Study questions:
**a)** Reproduce word for word the part of the affiliations excerpt starting with "1. ¹Department of" and going on through "Published online 30 June 2009.".
**b)** According to the affiliations excerpt, on what date was the work accepted?
**c)** Summarize the affiliations excerpt in two sentences.

Excerpt:
------------------------------------

1. ¹Department of Psychiatry, Massachusetts General Hospital, Boston, MA, USA
2. ²The International Mood Center, University of California San Diego and VA Psychiatry Service, San Diego, CA, USA
3. ³Zurich University Psychiatric Hospital, Zurich, Switzerland
4. ⁴The Department of Psychiatry and Behavioral Sciences, University of Texas Medical Branch, Galveston, TX, USA
5. ⁵The Intramural Research Program, Section on Developmental Genetic Epidemiology, National Institute of Mental Health, Bethesda, MD, USA
6. ⁶The Department of Health Care Policy, Harvard Medical School, Boston, MA, USA

Correspondence: Dr RC Kessler, Department of Health Care Policy, Harvard Medical School, 180 Longwood Avenue, Boston, MA 02115, USA. E-mail: kessler@hcp.med.harvard.edu

Received 20 March 2009; Revised 8 May 2009; Accepted 27 May 2009; Published online 30 June 2009.

------------------------------------

Dataset entries:
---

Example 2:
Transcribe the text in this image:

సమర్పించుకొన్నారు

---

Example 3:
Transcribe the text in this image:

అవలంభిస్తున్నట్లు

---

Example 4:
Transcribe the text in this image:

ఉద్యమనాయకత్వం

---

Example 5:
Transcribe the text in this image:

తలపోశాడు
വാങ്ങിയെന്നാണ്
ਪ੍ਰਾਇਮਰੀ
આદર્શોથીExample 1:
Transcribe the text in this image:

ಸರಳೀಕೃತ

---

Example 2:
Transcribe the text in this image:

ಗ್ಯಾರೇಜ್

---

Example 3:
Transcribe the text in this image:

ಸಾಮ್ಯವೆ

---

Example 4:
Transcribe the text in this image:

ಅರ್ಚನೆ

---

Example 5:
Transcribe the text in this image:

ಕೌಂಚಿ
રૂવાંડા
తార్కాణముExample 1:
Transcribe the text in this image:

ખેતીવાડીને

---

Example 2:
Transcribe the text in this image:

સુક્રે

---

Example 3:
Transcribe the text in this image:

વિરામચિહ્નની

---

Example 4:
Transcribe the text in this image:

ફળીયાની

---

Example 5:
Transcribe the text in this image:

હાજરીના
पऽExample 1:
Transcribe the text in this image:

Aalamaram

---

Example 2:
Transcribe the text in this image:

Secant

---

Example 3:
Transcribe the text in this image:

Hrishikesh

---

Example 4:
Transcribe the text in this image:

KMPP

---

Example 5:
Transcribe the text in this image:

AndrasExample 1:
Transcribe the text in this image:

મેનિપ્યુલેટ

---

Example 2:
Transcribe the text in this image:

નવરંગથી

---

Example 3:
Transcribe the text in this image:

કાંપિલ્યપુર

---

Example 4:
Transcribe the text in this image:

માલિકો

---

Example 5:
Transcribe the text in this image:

------------------------------------

Results for the exercise:
**a)**
1. ¹Department of Psychiatry, Massachusetts General Hospital, Boston, MA, USA
2. ²The International Mood Center, University of California San Diego and VA Psychiatry Service, San Diego, CA, USA
3. ³Zurich University Psychiatric Hospital, Zurich, Switzerland
4. ⁴The Department of Psychiatry and Behavioral Sciences, University of Texas Medical Branch, Galveston, TX, USA
5. ⁵The Intramural Research Program, Section on Developmental Genetic Epidemiology, National Institute of Mental Health, Bethesda, MD, USA
6. ⁶The Department of Health Care Policy, Harvard Medical School, Boston, MA, USA

Correspondence: Dr RC Kessler, Department of Health Care Policy, Harvard Medical School, 180 Longwood Avenue, Boston, MA 02115, USA. E-mail: kessler@hcp.med.harvard.edu

Received 20 March 2009; Revised 8 May 2009; Accepted 27 May 2009; Published online 30 June 2009.

**b)** 27 May 2009

**c)** Six institutional affiliations in the USA and Switzerland are listed, among them departments of psychiatry, the International Mood Center, a National Institute of Mental Health research program, and the Department of Health Care Policy at Harvard Medical School. Correspondence is addressed to Dr RC Kessler at Harvard Medical School, and the dates given are received 20 March 2009, revised 8 May 2009, accepted 27 May 2009, and published online 30 June 2009.